▶ **Listed entries**
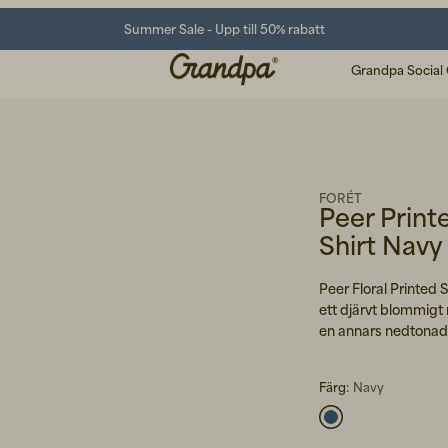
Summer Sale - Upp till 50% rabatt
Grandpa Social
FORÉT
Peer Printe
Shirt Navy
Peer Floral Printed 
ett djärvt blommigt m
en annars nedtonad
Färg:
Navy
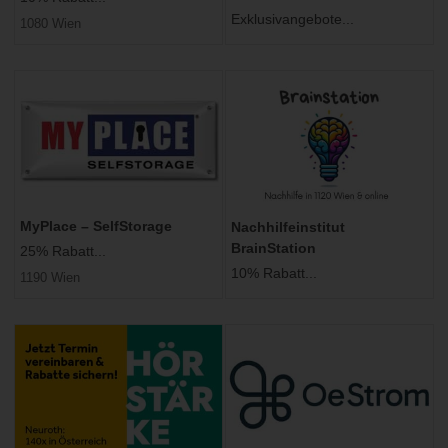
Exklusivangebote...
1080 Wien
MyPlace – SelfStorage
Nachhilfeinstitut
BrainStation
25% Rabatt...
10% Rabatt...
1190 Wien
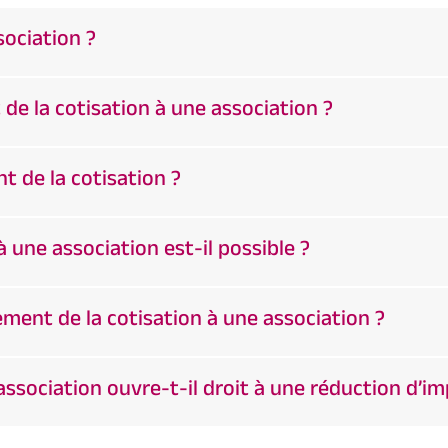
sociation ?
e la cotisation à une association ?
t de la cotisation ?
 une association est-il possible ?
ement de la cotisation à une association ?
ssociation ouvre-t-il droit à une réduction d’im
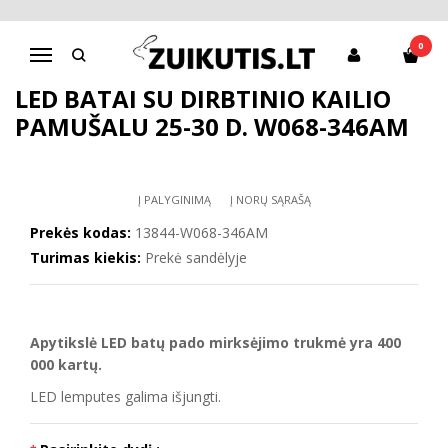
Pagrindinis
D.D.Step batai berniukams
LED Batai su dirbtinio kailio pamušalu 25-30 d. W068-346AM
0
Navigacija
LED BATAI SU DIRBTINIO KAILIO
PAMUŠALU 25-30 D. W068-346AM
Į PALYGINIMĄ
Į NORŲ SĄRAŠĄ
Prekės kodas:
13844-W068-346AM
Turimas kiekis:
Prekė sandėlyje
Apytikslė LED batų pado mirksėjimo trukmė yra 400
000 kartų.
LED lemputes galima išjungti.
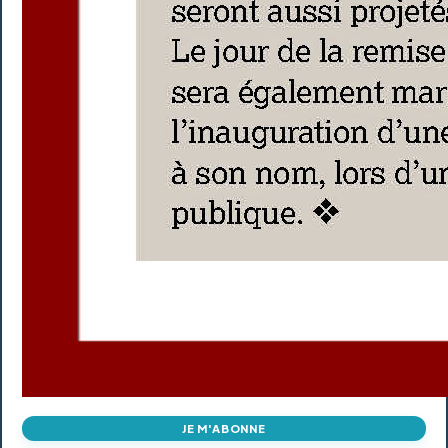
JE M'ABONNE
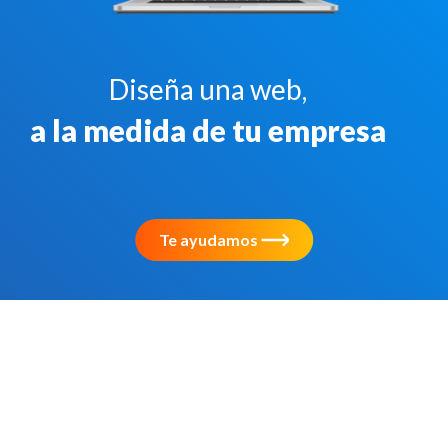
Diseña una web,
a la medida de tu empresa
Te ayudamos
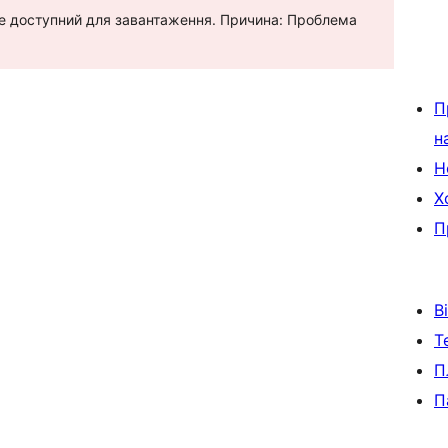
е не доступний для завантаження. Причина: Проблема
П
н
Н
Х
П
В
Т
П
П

▶ **Try it**
Reproduce the lines of the data verbatim, from the line containing "JE M'ABONNE" through the end of the data, omitting the pictures.

▶ **Result**
JE M'ABONNE
Diseña una web,
a la medida de tu empresa
Te ayudamos
е не доступний для завантаження. Причина: Проблема
П
н
Н
Х
П
В
Т
П
П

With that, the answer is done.